- **WRITTEN TASK**: All entries must come back exactly as given, with no pictures in the copy.

- **DATASET CONTENT**:
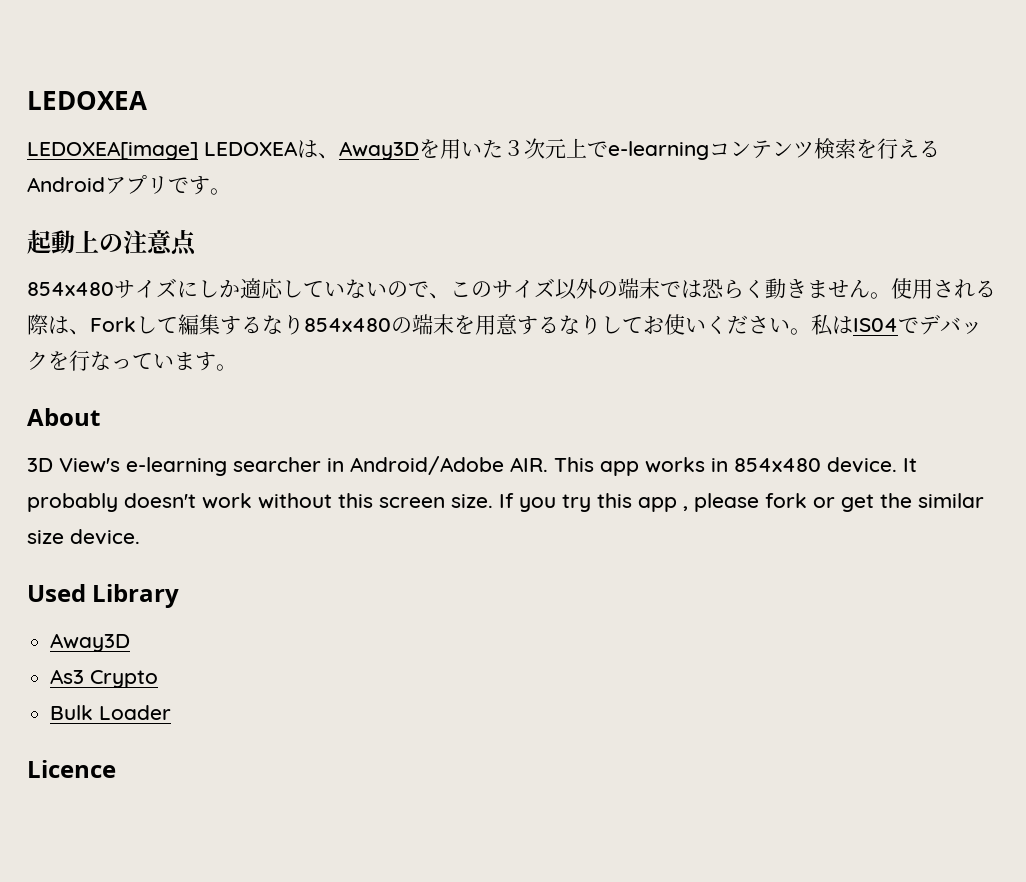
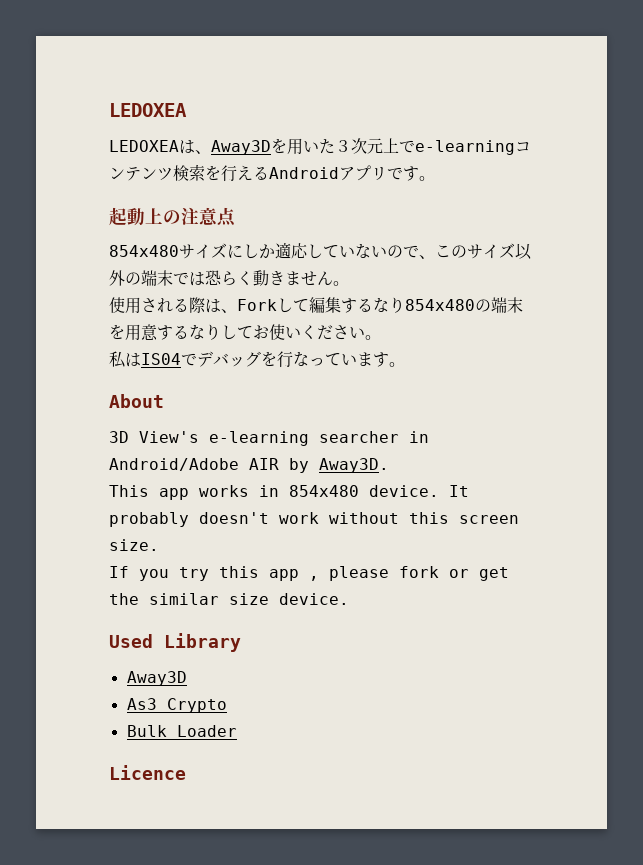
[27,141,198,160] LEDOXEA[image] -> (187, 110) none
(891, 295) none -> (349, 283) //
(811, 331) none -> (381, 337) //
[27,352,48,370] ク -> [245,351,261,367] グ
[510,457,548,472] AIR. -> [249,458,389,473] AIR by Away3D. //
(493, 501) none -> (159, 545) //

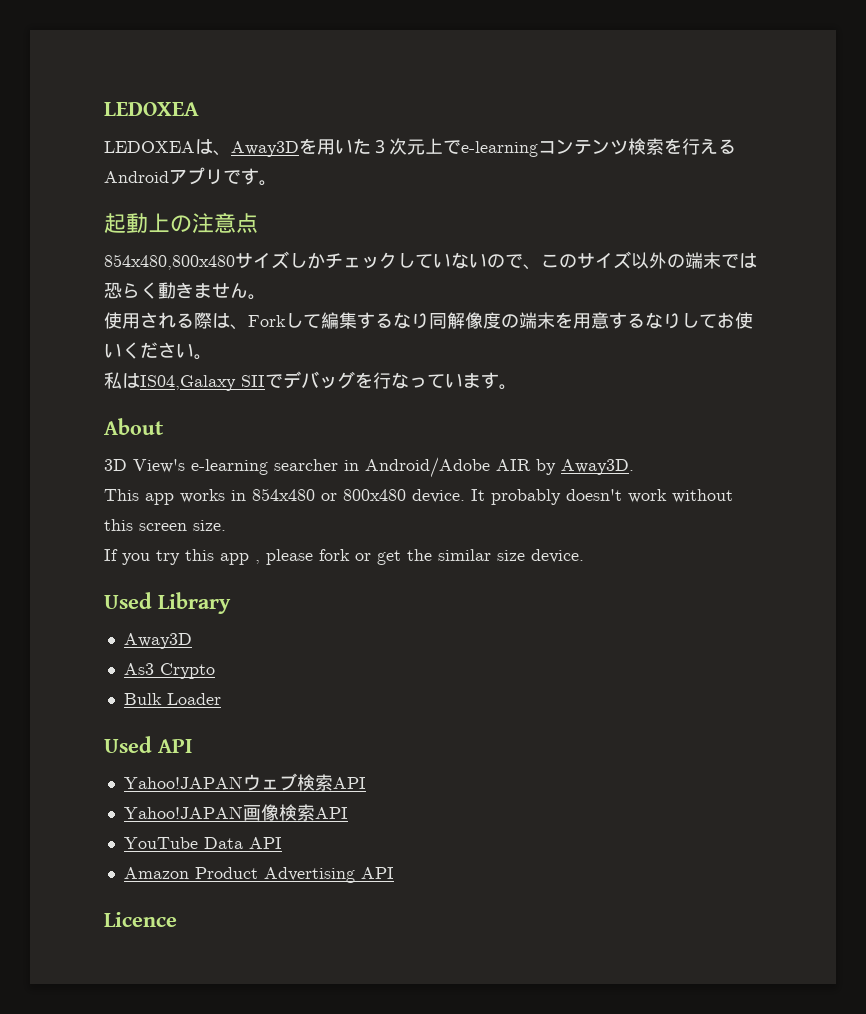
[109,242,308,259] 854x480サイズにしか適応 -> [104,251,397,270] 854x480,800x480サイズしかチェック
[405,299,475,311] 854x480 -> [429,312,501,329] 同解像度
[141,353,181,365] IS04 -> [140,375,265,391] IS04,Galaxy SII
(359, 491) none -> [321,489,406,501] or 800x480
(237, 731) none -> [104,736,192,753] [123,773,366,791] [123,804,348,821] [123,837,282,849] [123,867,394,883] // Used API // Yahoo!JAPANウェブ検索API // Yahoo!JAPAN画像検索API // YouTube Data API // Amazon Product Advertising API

- **PROBLEM SOLUTION**:
[27,141,198,160] LEDOXEA[image] -> (187, 110) none
(891, 295) none -> (349, 283) //
(811, 331) none -> (381, 337) //
[27,352,48,370] ク -> [245,351,261,367] グ
[510,457,548,472] AIR. -> [249,458,389,473] AIR by Away3D. //
(493, 501) none -> (159, 545) //

[109,242,308,259] 854x480サイズにしか適応 -> [104,251,397,270] 854x480,800x480サイズしかチェック
[405,299,475,311] 854x480 -> [429,312,501,329] 同解像度
[141,353,181,365] IS04 -> [140,375,265,391] IS04,Galaxy SII
(359, 491) none -> [321,489,406,501] or 800x480
(237, 731) none -> [104,736,192,753] [123,773,366,791] [123,804,348,821] [123,837,282,849] [123,867,394,883] // Used API // Yahoo!JAPANウェブ検索API // Yahoo!JAPAN画像検索API // YouTube Data API // Amazon Product Advertising API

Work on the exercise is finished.